Synthetic biology is a relatively new field that focuses on designing and constructing novel synthetic biological circuits that achieve certain desired functions by using characterized biological building blocks [1]. Synthetic circuits not only help us understand the underlying design principles of natural biological systems, but also show great potential to revolutionize industrial and medical biotechnology, cell therapy, agriculture, biofuels, bioremediation, and biomaterials 2, 3, 4, 5.

The drive to realize new cellular function has led to a multitude of synthetic circuits that implement a relatively small number of motifs. One of these is feedback (both positive and negative), a recurrent motif that was present at the inception of the field of synthetic biology. Indeed, the first three synthetic circuits that initiated the field when they were published in the year 2000, all employed feedback as a central strategy behind their operation. One of these circuits is consists of a simple negative feedback to reduce the variance of an output of interest [6]. The circuit consisted of one transcriptional repressor that inhibits its own production (autoregulation). Adding a second repressor results in a double-negative-feedback circuit. The two mutually inhibiting repressors function as a bistable toggle switch, which is the motif of another of these celebrated early synthetic circuit designs [7]. Adding a third repressor gives a triple-negative-feedback circuit, named the repressilator, which is a cyclic negative-feedback loop composed of three repressors that function as a ring oscillator [8].

In this short review, we focus on circuits that employ negative feedback, one of the most commonly used motifs in synthetic biology due to the many benefits it bestows on a biological design. For example, the pioneering autoregulatory negative-feedback circuit [6] mentioned above, demonstrated its ability to reduce the variance of an output of interest. In Ref. [9], it was shown that by adding a TetR-negative autoregulation to an expression circuit, negative feedback can transform the dose–response curve from sigmoidal to linear. Another benefit of negative feedback lies in its ability to accelerate the step response dynamics by exchanging high gain with speed. Indeed, a metabolic feedback circuit implemented in Ref. [10] was capable of dramatically shortening the rise time of metabolites, decreasing it by as much as 12-fold. Other reported uses of negative feedback include phenotypic robustness by noise suppression [11], concentration tracking [12], performance enhancement of gene expression [13], burden mitigation 14, 15, 16, disturbance attenuation [17], and combined disturbance attenuation and speed through layered negative feedback [18].
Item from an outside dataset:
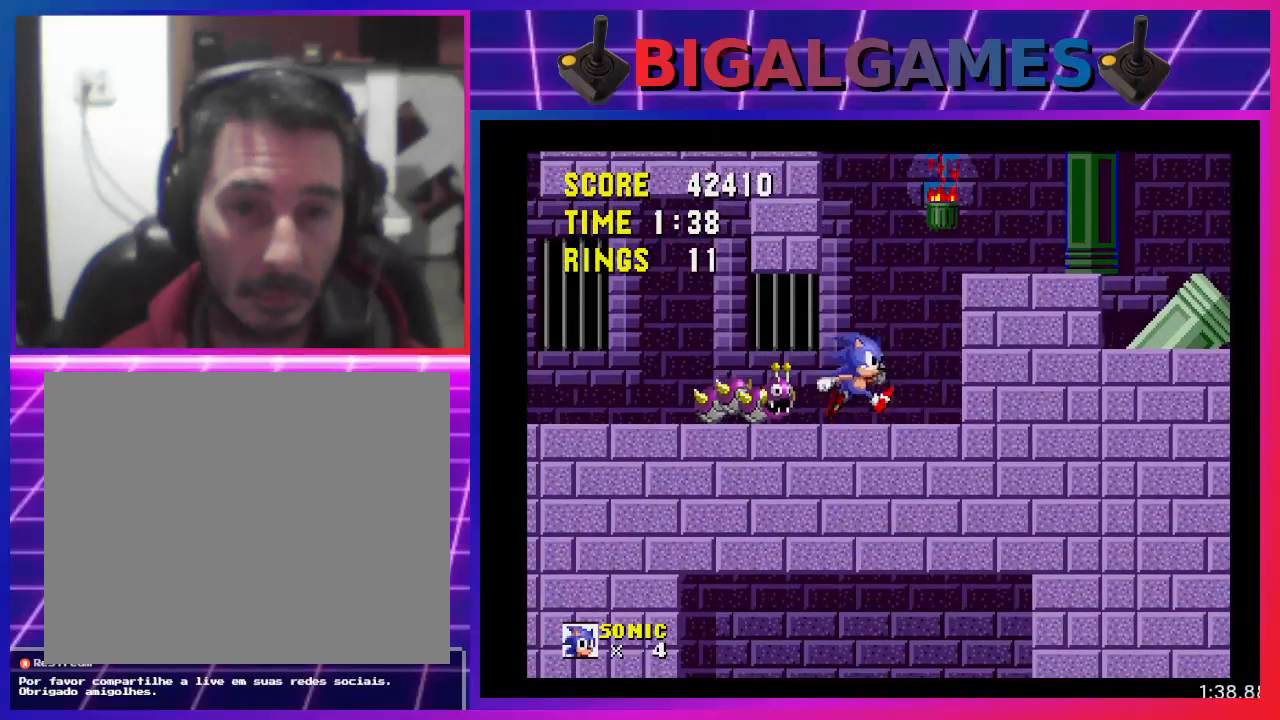
{"buttons": [], "events": [[500, "DPAD_RIGHT", "up"]]}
When examining the above applications and others, one finds that one the most salient features engendered by negative feedback is robustness — a property that promotes and sustains homeostasis in all living systems. The failure of endogenous mechanisms to effectuate homeostasis can be detrimental to the health of living systems, and indeed many diseases can be directly attributed to the disruption of normal homeostasis [19]. Synthetic negative-feedback circuits, therefore, serve as promising candidates to deliver homeostasis [20] by accompanying or even replacing failed endogenous mechanisms 17, 21.